MATERIAL FOR THIS EXERCISE:
=-=-=-=-=

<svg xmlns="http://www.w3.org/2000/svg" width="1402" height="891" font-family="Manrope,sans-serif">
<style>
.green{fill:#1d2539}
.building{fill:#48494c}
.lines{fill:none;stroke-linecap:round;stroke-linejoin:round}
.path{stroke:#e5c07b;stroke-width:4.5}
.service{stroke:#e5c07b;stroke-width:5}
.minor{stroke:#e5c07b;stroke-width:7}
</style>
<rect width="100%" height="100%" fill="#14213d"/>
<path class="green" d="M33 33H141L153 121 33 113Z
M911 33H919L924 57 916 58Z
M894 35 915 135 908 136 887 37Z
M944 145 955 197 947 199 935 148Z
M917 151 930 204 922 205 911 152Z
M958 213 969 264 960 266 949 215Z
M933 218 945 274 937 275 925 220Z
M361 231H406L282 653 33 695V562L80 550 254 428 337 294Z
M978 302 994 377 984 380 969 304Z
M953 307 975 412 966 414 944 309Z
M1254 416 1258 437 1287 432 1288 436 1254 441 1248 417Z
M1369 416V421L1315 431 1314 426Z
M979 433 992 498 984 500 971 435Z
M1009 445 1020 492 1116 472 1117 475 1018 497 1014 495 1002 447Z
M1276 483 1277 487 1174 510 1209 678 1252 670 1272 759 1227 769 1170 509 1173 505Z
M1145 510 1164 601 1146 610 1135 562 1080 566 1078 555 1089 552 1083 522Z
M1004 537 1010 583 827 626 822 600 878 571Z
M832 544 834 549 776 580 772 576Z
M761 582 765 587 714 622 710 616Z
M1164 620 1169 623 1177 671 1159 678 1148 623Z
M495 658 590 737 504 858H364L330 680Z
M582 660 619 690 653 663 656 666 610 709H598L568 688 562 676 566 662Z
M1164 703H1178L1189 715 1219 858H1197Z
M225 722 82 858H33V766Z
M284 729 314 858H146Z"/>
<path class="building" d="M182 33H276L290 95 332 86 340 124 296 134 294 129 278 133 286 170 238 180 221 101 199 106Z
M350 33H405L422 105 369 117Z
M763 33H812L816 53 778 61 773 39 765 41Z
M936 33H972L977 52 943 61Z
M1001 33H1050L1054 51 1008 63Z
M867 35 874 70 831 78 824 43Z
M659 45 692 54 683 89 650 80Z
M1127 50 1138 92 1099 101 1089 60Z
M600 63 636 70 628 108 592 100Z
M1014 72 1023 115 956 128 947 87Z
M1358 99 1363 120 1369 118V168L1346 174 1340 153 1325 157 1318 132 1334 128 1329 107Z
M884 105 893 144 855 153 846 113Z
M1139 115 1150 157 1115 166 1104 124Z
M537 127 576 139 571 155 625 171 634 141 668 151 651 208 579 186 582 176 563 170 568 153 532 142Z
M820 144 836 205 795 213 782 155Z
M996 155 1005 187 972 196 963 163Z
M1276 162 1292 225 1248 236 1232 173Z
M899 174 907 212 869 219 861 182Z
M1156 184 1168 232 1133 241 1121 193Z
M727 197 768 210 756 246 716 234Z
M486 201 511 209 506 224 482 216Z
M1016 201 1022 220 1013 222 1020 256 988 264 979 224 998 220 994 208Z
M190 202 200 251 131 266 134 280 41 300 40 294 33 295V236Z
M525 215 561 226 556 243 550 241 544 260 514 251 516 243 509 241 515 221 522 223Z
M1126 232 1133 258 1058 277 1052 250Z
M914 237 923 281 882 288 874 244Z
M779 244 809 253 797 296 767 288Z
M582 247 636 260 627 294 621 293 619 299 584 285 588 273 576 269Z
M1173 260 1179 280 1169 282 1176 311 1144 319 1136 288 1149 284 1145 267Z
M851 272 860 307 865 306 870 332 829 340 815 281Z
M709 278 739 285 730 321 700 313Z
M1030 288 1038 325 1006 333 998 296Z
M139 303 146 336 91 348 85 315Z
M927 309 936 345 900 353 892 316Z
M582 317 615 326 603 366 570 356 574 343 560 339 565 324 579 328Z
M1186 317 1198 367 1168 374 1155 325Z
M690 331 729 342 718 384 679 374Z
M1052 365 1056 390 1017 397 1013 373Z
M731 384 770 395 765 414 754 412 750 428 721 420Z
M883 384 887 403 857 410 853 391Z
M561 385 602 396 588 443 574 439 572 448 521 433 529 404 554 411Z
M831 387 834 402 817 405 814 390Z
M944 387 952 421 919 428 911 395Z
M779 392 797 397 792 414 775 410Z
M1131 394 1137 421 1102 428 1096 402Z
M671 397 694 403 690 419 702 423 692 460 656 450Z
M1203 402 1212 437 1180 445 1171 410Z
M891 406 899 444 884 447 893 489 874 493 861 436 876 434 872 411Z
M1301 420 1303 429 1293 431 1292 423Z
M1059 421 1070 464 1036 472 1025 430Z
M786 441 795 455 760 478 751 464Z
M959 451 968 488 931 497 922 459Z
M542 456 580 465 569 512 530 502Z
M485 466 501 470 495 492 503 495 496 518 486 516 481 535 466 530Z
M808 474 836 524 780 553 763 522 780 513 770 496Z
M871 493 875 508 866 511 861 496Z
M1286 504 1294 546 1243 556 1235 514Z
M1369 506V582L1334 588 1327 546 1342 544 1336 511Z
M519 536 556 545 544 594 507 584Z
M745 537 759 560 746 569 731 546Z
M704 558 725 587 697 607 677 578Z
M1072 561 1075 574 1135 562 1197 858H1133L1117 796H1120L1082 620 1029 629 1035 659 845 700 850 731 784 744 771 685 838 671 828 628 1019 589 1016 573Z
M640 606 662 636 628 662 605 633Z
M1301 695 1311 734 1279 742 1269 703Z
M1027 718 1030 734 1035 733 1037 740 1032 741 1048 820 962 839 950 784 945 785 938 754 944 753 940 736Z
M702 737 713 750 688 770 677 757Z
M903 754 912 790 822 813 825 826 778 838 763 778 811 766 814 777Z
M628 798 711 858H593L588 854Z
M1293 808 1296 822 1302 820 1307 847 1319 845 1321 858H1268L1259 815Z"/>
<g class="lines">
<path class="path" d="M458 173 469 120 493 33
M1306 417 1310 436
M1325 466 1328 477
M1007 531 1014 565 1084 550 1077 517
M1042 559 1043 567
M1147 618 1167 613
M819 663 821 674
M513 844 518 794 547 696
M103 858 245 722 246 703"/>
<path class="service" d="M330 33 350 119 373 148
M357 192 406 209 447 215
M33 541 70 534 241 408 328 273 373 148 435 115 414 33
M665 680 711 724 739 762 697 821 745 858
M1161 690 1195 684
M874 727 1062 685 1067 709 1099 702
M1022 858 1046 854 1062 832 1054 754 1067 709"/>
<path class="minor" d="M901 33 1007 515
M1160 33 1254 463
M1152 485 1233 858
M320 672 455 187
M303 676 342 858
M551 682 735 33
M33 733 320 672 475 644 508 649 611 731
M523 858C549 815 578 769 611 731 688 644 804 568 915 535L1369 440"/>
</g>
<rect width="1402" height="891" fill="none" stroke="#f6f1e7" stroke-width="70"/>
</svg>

=-=-=-=-=

REQUIRED WORK:
From the records above, copy each line where the word "lines" can be found.

ANSWER BELOW:
.lines{fill:none;stroke-linecap:round;stroke-linejoin:round}
<g class="lines">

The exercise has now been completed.